TASK TO CARRY OUT: In the entries below, how many lines contain "seguinte"? Answer with the number and nothing else.

ENTRIES SHOWN:
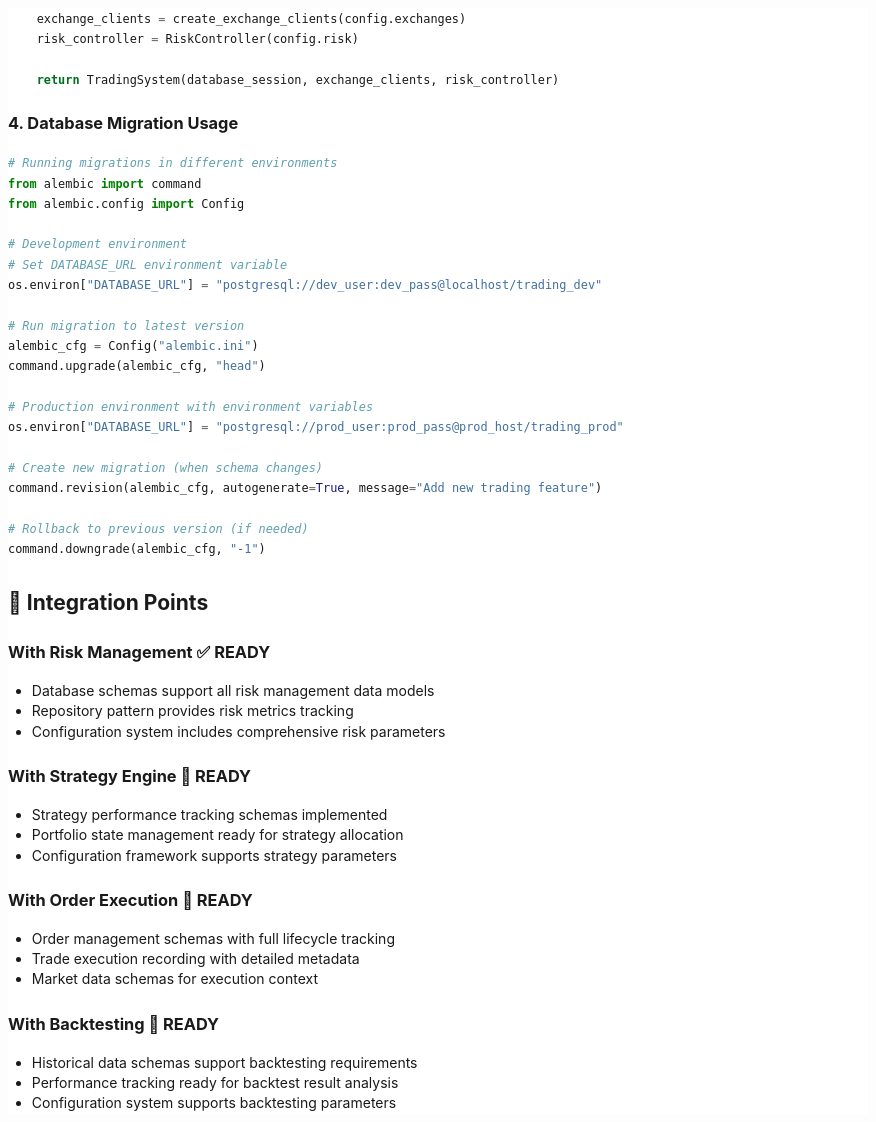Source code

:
 ```python
    exchange_clients = create_exchange_clients(config.exchanges)
    risk_controller = RiskController(config.risk)

    return TradingSystem(database_session, exchange_clients, risk_controller)
```

### **4. Database Migration Usage**
```python
# Running migrations in different environments
from alembic import command
from alembic.config import Config

# Development environment
# Set DATABASE_URL environment variable
os.environ["DATABASE_URL"] = "postgresql://dev_user:dev_pass@localhost/trading_dev"

# Run migration to latest version
alembic_cfg = Config("alembic.ini")
command.upgrade(alembic_cfg, "head")

# Production environment with environment variables
os.environ["DATABASE_URL"] = "postgresql://prod_user:prod_pass@prod_host/trading_prod"

# Create new migration (when schema changes)
command.revision(alembic_cfg, autogenerate=True, message="Add new trading feature")

# Rollback to previous version (if needed)
command.downgrade(alembic_cfg, "-1")
```

## 🔗 **Integration Points**

### **With Risk Management** ✅ **READY**
- Database schemas support all risk management data models
- Repository pattern provides risk metrics tracking
- Configuration system includes comprehensive risk parameters

### **With Strategy Engine** 🔄 **READY**
- Strategy performance tracking schemas implemented
- Portfolio state management ready for strategy allocation
- Configuration framework supports strategy parameters

### **With Order Execution** 🔄 **READY**
- Order management schemas with full lifecycle tracking
- Trade execution recording with detailed metadata
- Market data schemas for execution context

### **With Backtesting** 🔄 **READY**
- Historical data schemas support backtesting requirements
- Performance tracking ready for backtest result analysis
- Configuration system supports backtesting parameters
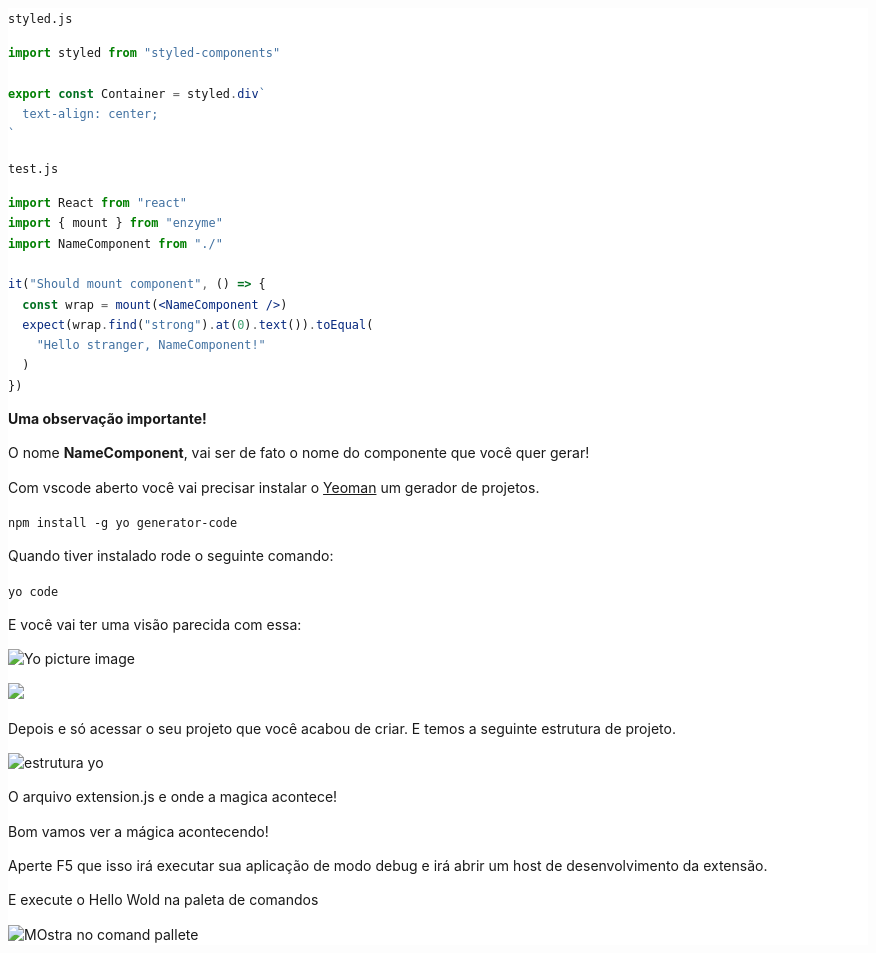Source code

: `styled.js`

```jsx
import styled from "styled-components"

export const Container = styled.div`
  text-align: center;
`
```

`test.js`

```jsx
import React from "react"
import { mount } from "enzyme"
import NameComponent from "./"

it("Should mount component", () => {
  const wrap = mount(<NameComponent />)
  expect(wrap.find("strong").at(0).text()).toEqual(
    "Hello stranger, NameComponent!"
  )
})
```

**Uma observação importante!**

O nome **NameComponent**, vai ser de fato o nome do componente que você quer gerar!

Com vscode aberto você vai precisar instalar o [Yeoman](https://yeoman.io/) um gerador de projetos.

`npm install -g yo generator-code`

Quando tiver instalado rode o seguinte comando:

`yo code`

E você vai ter uma visão parecida com essa:

![Yo picture image](assets/img/yocode.png "Yo picture image")

![](assets/img/instalado.png)

Depois e só acessar o seu projeto que você acabou de criar. E temos a seguinte estrutura de projeto.

![estrutura yo](assets/img/estrutura.png "estrutura yo")

O arquivo extension.js e onde a magica acontece!

Bom vamos ver a mágica acontecendo!

Aperte F5 que isso irá executar sua aplicação de modo debug e irá abrir um host de desenvolvimento da extensão.

E execute o Hello Wold na paleta de comandos

![MOstra no comand pallete](assets/img/helloworld.png "MOstra no comand pallete")
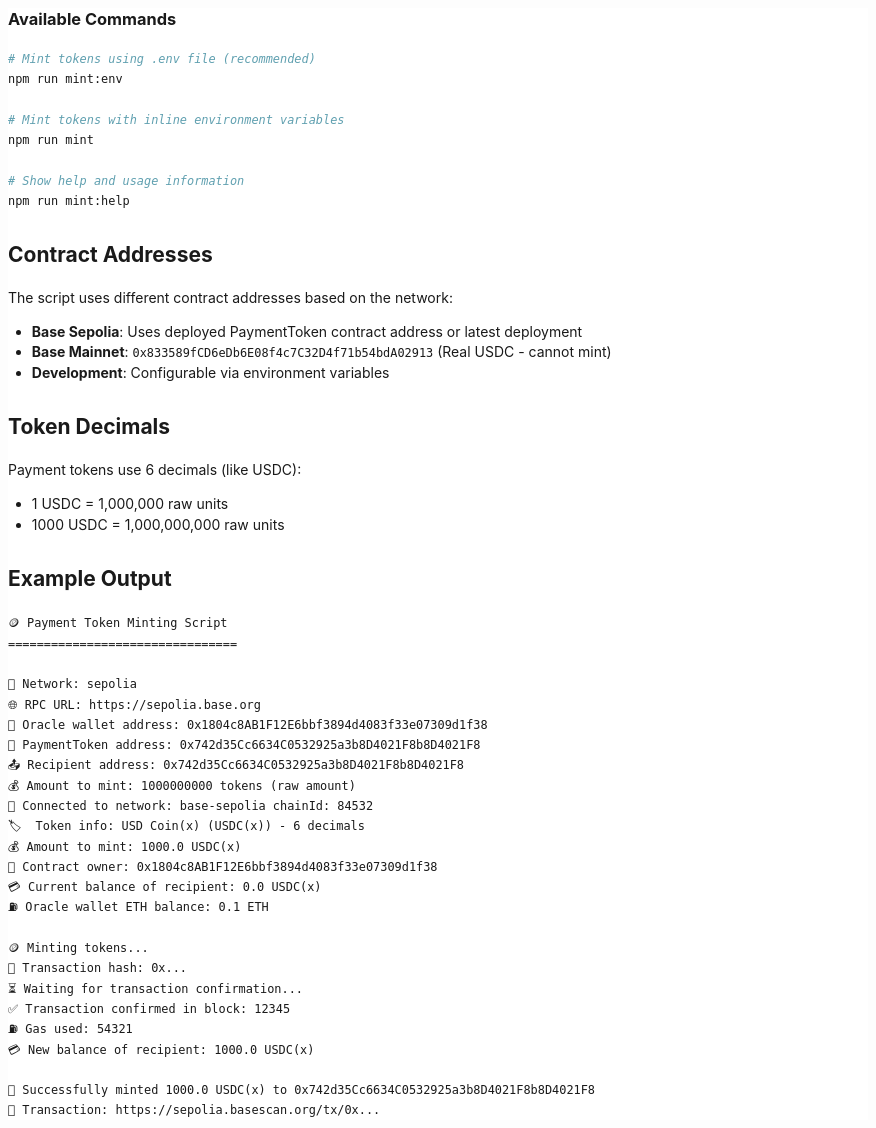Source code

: ### Available Commands

```bash
# Mint tokens using .env file (recommended)
npm run mint:env

# Mint tokens with inline environment variables
npm run mint

# Show help and usage information
npm run mint:help
```

## Contract Addresses

The script uses different contract addresses based on the network:

- **Base Sepolia**: Uses deployed PaymentToken contract address or latest deployment
- **Base Mainnet**: `0x833589fCD6eDb6E08f4c7C32D4f71b54bdA02913` (Real USDC - cannot mint)
- **Development**: Configurable via environment variables

## Token Decimals

Payment tokens use 6 decimals (like USDC):

- 1 USDC = 1,000,000 raw units
- 1000 USDC = 1,000,000,000 raw units

## Example Output

```
🪙 Payment Token Minting Script
================================

🔗 Network: sepolia
🌐 RPC URL: https://sepolia.base.org
👛 Oracle wallet address: 0x1804c8AB1F12E6bbf3894d4083f33e07309d1f38
🎯 PaymentToken address: 0x742d35Cc6634C0532925a3b8D4021F8b8D4021F8
📤 Recipient address: 0x742d35Cc6634C0532925a3b8D4021F8b8D4021F8
💰 Amount to mint: 1000000000 tokens (raw amount)
🔗 Connected to network: base-sepolia chainId: 84532
🏷️  Token info: USD Coin(x) (USDC(x)) - 6 decimals
💰 Amount to mint: 1000.0 USDC(x)
👑 Contract owner: 0x1804c8AB1F12E6bbf3894d4083f33e07309d1f38
💳 Current balance of recipient: 0.0 USDC(x)
⛽ Oracle wallet ETH balance: 0.1 ETH

🪙 Minting tokens...
📝 Transaction hash: 0x...
⏳ Waiting for transaction confirmation...
✅ Transaction confirmed in block: 12345
⛽ Gas used: 54321
💳 New balance of recipient: 1000.0 USDC(x)

🎉 Successfully minted 1000.0 USDC(x) to 0x742d35Cc6634C0532925a3b8D4021F8b8D4021F8
🔗 Transaction: https://sepolia.basescan.org/tx/0x...
```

SOLUTION: 2